It's like walking into a giant, baptismal font--the sand wooping and whipping under my feet--it's the only sand in the world, besides 6 other beaches, that sings when human feet scuffle along these happy grains. That's what my 9th grade science teacher Mr. Taylor said. I've passed it along to my daughters, this bit of knowledge; it's the unique sand that calls aloud with joy when we punch it with our swinging heels. And you look up and out, and ah, there it is...Lake Michigan. She sits in calm, cool, collection like a whole universe unto herself, waiting to be discovered, floated upon, washed in; she longs to surround with a bath of bliss the newly converted to her salt-free shores, blanketing them in her serenity. People move to west Michigan just because of her. She is the missing spoke in the wheel that makes up my life.
It's good to wade in slowly in the heat of July and watch your feet careen over the ripples in the sand on the bottom through the crystal clear water, where there is nothing to fear: no large animals or reptiles or things with sharp teeth. Not even a wisp of seaweed. A gentle haze rests upon the horizon meeting the sky in different shades of blue. A blazing disk, pasted in the sky like a wafer, sits without word or thought, and all is silent. Even my mind is at ease in this placid pool, whose shores travel as far as the eye can see. At this moment, the windows of the world open and whisper in my ear, asking me questions about big ideas.
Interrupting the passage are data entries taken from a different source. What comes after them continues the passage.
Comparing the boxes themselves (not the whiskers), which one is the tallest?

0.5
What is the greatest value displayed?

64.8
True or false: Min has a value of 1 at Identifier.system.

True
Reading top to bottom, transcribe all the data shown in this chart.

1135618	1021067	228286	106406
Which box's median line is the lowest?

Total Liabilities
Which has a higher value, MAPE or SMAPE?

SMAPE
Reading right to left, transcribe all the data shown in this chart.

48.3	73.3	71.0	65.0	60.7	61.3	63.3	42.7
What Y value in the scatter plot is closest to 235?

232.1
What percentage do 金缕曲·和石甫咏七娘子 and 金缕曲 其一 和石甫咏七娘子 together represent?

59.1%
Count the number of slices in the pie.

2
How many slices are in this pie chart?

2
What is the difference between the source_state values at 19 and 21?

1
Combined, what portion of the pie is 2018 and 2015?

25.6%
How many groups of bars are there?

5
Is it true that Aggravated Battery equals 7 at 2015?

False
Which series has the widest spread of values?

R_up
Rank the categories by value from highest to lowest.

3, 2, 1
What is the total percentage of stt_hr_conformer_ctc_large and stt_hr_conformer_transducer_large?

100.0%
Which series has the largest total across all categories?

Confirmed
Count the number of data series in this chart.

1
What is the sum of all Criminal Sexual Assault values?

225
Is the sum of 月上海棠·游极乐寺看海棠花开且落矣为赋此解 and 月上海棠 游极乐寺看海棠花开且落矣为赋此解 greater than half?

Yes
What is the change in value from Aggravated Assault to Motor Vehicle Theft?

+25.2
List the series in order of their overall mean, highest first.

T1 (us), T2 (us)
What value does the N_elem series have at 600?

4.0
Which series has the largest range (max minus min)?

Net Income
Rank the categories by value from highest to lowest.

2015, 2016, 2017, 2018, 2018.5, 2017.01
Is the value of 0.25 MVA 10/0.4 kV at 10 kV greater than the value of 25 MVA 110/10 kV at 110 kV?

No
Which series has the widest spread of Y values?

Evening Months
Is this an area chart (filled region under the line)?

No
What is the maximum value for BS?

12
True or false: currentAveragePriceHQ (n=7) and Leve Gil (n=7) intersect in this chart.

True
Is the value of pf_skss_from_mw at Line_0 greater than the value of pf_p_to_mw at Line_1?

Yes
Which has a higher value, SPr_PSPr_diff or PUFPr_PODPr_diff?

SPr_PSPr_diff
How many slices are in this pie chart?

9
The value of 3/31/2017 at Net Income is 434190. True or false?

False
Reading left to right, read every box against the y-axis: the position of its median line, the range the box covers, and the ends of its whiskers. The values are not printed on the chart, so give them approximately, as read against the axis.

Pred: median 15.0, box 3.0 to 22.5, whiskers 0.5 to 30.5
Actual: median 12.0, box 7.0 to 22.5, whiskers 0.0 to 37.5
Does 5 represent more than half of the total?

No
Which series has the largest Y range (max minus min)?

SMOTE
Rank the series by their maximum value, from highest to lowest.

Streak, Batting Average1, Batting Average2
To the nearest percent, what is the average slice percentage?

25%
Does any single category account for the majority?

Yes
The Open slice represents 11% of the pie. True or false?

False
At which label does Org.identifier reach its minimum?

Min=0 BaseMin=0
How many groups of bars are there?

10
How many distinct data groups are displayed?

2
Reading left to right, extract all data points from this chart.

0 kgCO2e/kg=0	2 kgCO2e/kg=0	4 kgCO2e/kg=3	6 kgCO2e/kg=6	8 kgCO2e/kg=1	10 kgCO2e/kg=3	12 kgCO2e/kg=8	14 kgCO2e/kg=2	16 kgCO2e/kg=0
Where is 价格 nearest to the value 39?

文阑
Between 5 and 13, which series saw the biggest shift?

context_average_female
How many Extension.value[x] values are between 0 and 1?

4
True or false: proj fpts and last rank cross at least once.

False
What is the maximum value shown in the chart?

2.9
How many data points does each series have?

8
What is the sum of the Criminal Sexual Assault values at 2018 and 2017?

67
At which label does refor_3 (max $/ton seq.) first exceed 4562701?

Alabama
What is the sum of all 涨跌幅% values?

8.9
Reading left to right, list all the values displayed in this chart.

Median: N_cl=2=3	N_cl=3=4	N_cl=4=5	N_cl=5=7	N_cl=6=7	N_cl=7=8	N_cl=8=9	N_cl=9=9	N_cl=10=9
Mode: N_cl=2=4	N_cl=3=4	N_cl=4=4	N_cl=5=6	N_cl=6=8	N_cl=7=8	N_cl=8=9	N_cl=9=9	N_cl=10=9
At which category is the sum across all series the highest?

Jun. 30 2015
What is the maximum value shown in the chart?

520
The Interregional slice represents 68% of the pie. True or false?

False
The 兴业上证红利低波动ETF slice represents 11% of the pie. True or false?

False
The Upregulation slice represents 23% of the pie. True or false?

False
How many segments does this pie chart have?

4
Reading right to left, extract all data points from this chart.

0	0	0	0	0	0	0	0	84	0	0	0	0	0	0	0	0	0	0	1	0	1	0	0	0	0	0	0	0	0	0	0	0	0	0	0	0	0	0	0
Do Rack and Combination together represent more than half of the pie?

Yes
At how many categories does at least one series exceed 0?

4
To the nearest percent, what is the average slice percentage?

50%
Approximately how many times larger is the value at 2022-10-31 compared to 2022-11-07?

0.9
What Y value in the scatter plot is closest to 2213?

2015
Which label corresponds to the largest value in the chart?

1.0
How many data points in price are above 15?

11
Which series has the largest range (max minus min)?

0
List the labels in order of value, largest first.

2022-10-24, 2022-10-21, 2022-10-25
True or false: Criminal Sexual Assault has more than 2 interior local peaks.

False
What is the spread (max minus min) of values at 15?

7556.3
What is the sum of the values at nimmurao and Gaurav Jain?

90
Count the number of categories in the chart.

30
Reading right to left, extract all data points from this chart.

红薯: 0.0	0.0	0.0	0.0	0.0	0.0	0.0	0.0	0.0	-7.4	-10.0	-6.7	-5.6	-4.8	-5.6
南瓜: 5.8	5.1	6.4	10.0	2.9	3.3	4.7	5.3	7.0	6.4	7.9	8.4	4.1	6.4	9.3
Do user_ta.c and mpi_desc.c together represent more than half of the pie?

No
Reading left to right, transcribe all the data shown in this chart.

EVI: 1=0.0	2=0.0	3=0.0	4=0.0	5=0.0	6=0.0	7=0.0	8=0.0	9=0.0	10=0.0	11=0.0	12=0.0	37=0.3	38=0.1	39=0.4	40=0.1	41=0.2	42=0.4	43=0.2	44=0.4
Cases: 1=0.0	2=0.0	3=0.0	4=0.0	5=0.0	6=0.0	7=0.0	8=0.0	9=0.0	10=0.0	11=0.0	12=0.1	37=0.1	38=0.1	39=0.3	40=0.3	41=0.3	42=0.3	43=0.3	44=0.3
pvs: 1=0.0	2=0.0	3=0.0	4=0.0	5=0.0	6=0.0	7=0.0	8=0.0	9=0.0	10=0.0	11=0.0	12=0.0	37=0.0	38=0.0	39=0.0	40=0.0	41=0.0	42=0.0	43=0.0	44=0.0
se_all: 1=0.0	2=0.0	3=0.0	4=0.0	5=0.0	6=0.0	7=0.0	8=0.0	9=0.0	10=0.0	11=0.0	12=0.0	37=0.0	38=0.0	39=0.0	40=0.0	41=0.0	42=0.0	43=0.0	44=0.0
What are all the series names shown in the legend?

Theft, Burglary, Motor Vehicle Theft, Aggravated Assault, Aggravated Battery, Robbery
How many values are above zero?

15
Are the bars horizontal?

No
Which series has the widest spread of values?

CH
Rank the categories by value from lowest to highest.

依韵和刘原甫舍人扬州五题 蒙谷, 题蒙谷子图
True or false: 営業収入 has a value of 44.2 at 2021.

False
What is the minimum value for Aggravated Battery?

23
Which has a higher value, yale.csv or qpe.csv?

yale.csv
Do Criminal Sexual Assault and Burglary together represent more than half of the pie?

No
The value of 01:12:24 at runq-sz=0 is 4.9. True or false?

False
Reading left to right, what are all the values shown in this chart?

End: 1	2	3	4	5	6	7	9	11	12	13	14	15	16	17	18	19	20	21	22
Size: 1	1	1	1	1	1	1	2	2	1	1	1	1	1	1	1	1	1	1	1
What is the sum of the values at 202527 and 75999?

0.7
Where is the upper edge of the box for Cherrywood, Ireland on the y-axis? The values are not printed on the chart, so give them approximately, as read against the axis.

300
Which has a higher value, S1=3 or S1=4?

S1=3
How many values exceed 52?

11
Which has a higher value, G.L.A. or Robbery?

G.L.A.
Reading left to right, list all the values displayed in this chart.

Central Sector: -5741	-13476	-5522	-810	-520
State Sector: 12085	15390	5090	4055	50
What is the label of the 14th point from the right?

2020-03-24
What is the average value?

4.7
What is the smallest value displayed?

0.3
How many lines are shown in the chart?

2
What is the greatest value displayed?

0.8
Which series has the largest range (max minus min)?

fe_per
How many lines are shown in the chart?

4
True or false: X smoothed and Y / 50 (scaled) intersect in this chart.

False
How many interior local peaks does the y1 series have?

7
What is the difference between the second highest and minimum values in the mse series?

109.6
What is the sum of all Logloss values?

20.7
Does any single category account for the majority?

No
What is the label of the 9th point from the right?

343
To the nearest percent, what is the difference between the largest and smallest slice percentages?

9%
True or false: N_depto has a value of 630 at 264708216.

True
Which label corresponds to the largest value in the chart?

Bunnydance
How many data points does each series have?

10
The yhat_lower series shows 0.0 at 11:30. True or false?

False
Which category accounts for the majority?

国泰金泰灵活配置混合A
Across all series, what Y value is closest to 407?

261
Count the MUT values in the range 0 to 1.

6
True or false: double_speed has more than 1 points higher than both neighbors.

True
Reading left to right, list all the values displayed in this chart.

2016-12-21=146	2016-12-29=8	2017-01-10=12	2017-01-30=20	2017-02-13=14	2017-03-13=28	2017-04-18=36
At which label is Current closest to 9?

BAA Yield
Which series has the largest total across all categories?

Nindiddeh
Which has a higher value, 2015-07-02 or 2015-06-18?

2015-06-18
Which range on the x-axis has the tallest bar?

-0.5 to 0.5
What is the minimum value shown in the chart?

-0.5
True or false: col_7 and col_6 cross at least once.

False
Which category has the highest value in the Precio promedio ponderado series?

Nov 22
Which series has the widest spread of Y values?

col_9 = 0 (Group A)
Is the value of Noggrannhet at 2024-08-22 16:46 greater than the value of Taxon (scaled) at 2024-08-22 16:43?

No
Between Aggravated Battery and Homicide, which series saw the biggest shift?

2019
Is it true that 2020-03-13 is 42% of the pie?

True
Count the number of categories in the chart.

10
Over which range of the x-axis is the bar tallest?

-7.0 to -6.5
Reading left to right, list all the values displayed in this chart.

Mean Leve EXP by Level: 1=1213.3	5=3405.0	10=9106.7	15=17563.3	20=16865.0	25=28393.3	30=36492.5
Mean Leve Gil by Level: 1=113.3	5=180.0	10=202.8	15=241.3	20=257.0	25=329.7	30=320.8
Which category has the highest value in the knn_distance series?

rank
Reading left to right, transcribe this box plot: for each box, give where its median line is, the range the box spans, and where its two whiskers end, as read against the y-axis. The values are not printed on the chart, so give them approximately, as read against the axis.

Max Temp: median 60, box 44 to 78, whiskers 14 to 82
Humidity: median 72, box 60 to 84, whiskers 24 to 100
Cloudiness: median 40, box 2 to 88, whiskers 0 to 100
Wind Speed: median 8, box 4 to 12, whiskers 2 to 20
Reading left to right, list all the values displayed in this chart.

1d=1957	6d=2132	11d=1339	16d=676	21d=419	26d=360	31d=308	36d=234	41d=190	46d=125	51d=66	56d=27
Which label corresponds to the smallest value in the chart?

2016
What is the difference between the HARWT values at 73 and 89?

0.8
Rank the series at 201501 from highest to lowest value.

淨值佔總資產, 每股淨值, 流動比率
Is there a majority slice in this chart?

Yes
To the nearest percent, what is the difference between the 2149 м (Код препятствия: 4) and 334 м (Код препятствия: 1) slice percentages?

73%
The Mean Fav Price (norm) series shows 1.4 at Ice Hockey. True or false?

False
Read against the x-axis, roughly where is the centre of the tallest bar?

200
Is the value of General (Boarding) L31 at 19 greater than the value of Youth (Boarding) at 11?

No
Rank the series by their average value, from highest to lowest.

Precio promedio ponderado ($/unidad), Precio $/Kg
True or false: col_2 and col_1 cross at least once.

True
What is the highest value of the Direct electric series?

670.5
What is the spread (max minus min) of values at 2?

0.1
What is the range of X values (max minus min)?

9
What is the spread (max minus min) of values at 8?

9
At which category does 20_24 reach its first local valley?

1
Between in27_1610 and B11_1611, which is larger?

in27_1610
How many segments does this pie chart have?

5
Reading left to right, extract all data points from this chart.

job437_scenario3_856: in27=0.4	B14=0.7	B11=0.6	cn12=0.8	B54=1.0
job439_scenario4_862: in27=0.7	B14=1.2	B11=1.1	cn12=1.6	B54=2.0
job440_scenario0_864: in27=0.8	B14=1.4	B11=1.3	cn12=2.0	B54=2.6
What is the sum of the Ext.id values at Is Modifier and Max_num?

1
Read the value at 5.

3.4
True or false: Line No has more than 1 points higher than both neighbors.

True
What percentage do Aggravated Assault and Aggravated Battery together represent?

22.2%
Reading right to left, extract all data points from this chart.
How did she, this mothering, aqua tranquil, come to be? And how is it that the sphere in the sky is so perfectly round, and this everlasting spring we call a Lake, how is it that its horizon is so fair, kissing the line of the equally blue firmament above? And how am I here, a thinking, reasoning animal, contemplating that which I am from? Or am I from a different place? Did I rise from the sea or the dust? Am I part of the eternal storm and slow, calming march of evolution's progression and red teeth, or am I the mark of a creator's hand? Either all of this celestial beauty is eternally ethereal, or it is indeed finite, and ex nihilo. If that latter, how do I know the nature of this being?